A dental worker is back from a two-week African adventure filled with every emotion under the sun.
The scenes which faced Joanne Brown when she arrived in Uganda were nothing like she has ever experienced before.
Chris Cordner reports.
SHE boarded the plane as the snow pelted down.
This was the North-East in the middle of winter. Joanne Brown was huddled against the -10C conditions.
Eight hours, and four in-flight movies later, Joanne landed in Uganda.
It was the middle of the night and the temperatures had cooled down to a mere 30C.
For Joanne, who normally works as a dental therapist for the Elliott McCarthy practice in Hartlepool, it was a complete change of scenery and a completely different type of dentistry.
For the next two weeks, she helped the village people of Kumi and Mbale, in Eastern Uganda, as part of a Christian Relief mission. She's back home with a lifetime of memories.
After one initial night in a Ugandan bed and breakfast (with a bed, a mosquito net and a cold-water shower), the hard work began.
Joanne, 38, and her fellow Christian Relief team had to haul 25kgs each of donated dental equipment onto a mini bus and take it to the villages they planned to visit.
"They were dusty roads in the middle of nowhere and a lot of the people we saw had never seen white people before. We were treated like celebrities," said Joanne.
Once the team arrived at their destinations, they had to unload supplies of anaesthetics and filling material, forceps (for extracting teeth), needles, gloves and masks.
"We would arrive in a village and find queues of people waiting for treatment," said Joanne.
"We would set up surgery in an unused school room with no electricity, no lighting and on an uneven floor."
They treated 200 people each day and still found massive queues waiting outside. "We would have to turn some people away and the most heartbreaking thing is some of them might have walked 30 miles to get there," said Joanne, who is married to motor bike salesman Stephen, 41.
"But we had to draw a line somewhere at how many people we treated each day."
The conditions of the patients – and their dental hygiene – was shocking.
"There were people who'd had tooth decay for months and nowhere for them to get it sorted," said Joanne. "There were a lot of people with abscesses, people with blood poisoning and children with swollen faces.
"The children all had teeth which had been ground down because, all they ate all day, was sugar cane. It was very fibrous and it was flattening their teeth. Their diet was so basic."
The surprises did not end there.
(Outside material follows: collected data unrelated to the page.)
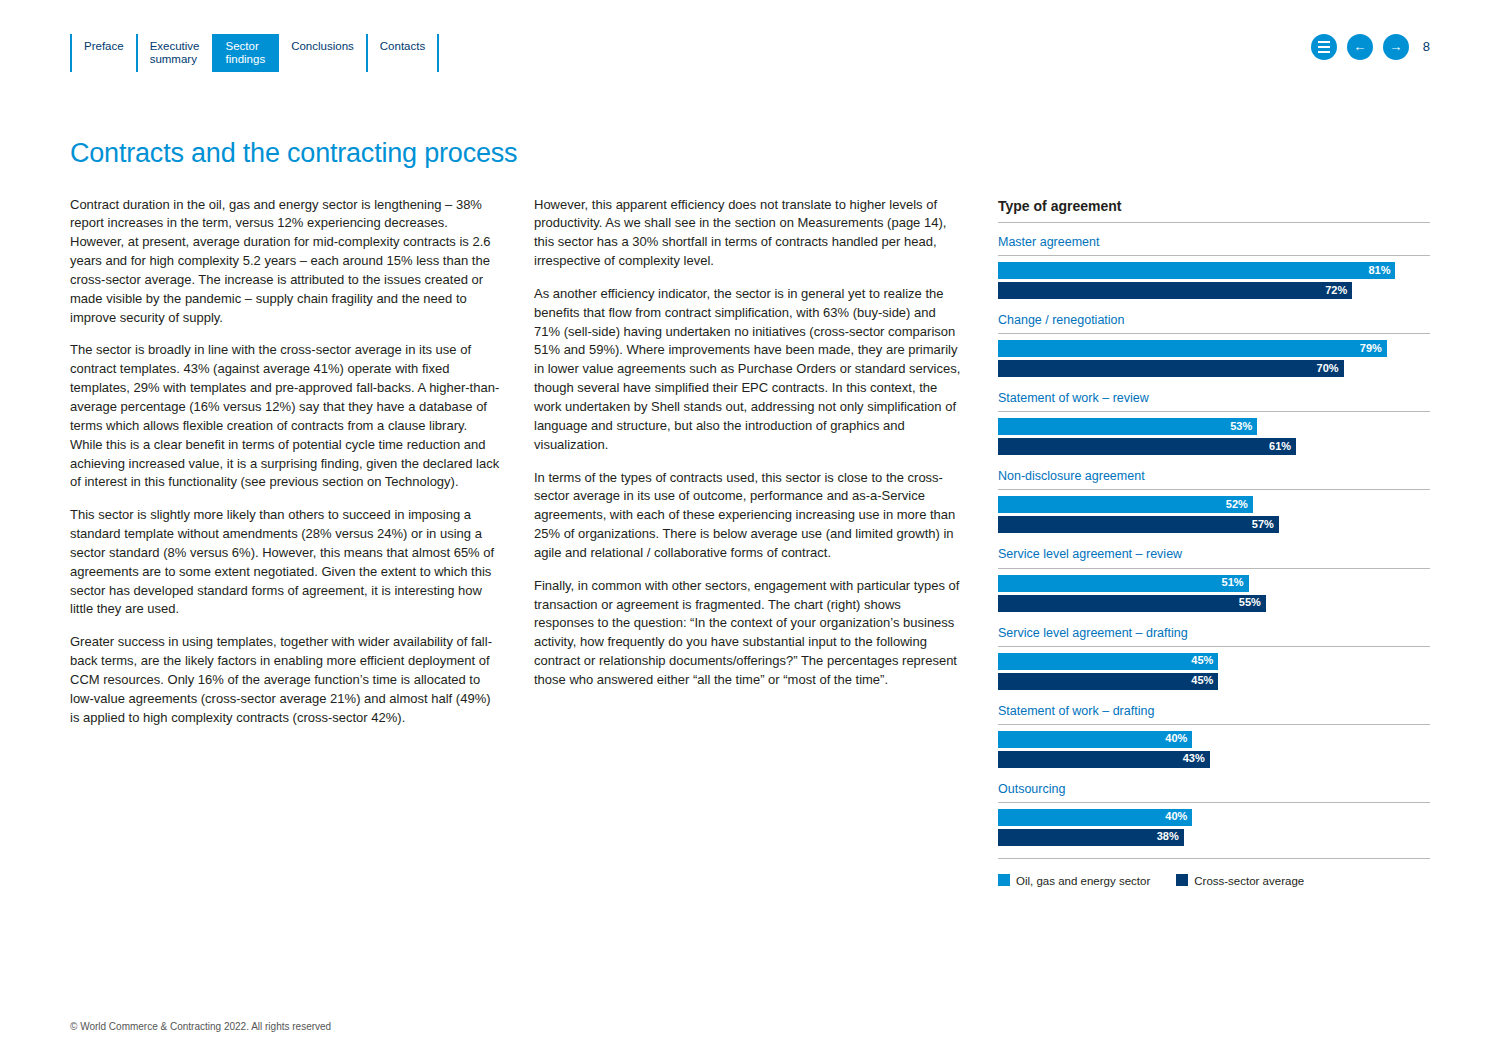Preface
Executive
summary
Sector
findings
Conclusions
Contacts
←
→
8
Contracts and the contracting process
Contract duration in the oil, gas and energy sector is lengthening – 38% report increases in the term, versus 12% experiencing decreases. However, at present, average duration for mid-complexity contracts is 2.6 years and for high complexity 5.2 years – each around 15% less than the cross-sector average. The increase is attributed to the issues created or made visible by the pandemic – supply chain fragility and the need to improve security of supply.
The sector is broadly in line with the cross-sector average in its use of contract templates. 43% (against average 41%) operate with fixed templates, 29% with templates and pre-approved fall-backs. A higher-than-average percentage (16% versus 12%) say that they have a database of terms which allows flexible creation of contracts from a clause library. While this is a clear benefit in terms of potential cycle time reduction and achieving increased value, it is a surprising finding, given the declared lack of interest in this functionality (see previous section on Technology).
This sector is slightly more likely than others to succeed in imposing a standard template without amendments (28% versus 24%) or in using a sector standard (8% versus 6%). However, this means that almost 65% of agreements are to some extent negotiated. Given the extent to which this sector has developed standard forms of agreement, it is interesting how little they are used.
Greater success in using templates, together with wider availability of fall-back terms, are the likely factors in enabling more efficient deployment of CCM resources. Only 16% of the average function’s time is allocated to low-value agreements (cross-sector average 21%) and almost half (49%) is applied to high complexity contracts (cross-sector 42%).
However, this apparent efficiency does not translate to higher levels of productivity. As we shall see in the section on Measurements (page 14), this sector has a 30% shortfall in terms of contracts handled per head, irrespective of complexity level.
As another efficiency indicator, the sector is in general yet to realize the benefits that flow from contract simplification, with 63% (buy-side) and 71% (sell-side) having undertaken no initiatives (cross-sector comparison 51% and 59%). Where improvements have been made, they are primarily in lower value agreements such as Purchase Orders or standard services, though several have simplified their EPC contracts. In this context, the work undertaken by Shell stands out, addressing not only simplification of language and structure, but also the introduction of graphics and visualization.
In terms of the types of contracts used, this sector is close to the cross-sector average in its use of outcome, performance and as-a-Service agreements, with each of these experiencing increasing use in more than 25% of organizations. There is below average use (and limited growth) in agile and relational / collaborative forms of contract.
Finally, in common with other sectors, engagement with particular types of transaction or agreement is fragmented. The chart (right) shows responses to the question: “In the context of your organization’s business activity, how frequently do you have substantial input to the following contract or relationship documents/offerings?” The percentages represent those who answered either “all the time” or “most of the time”.
Type of agreement
Master agreement
81%
72%
Change / renegotiation
79%
70%
Statement of work – review
53%
61%
Non-disclosure agreement
52%
57%
Service level agreement – review
51%
55%
Service level agreement – drafting
45%
45%
Statement of work – drafting
40%
43%
Outsourcing
40%
38%
Oil, gas and energy sector
Cross-sector average
© World Commerce & Contracting 2022. All rights reserved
Much of the treatment given by the time was for non-dental complaints.
One such problem involved small worm-like insects called jiggers which had embedded themselves into the victim's foot.
"We had to give lots of people disinfectant for that," said Joanne.
"Another woman had a fractured jaw which had been wired at a local hospital but they had not given her antibiotics so we had to give her that."
Another problem involved educating Ugandan people about oral conditions.
Ugandan families panicked when they saw the first teeth coming through the gums of their young children – thinking it was a worm infestation.
They would take the children to a witch doctor who would yank the tooth out of the infant's heads.
"Ugandan children would have the growth of all their remaining teeth displaced by the witch doctor and we were having to educate families that it wasn't a worm. It was just a tooth coming through," said Joanne.
Yet despite all the problems, Joanne, originally from Sunderland, admitted: "My abiding memory is of the nicest people you could possibly meet. One man was on his hands and knees thanking us for helping him and his family.
"While they did not have anything to their name, they had community and they looked after each other. They were friendly, beautiful and happy."
She said it had been a delight to "help put a smile on the faces of people."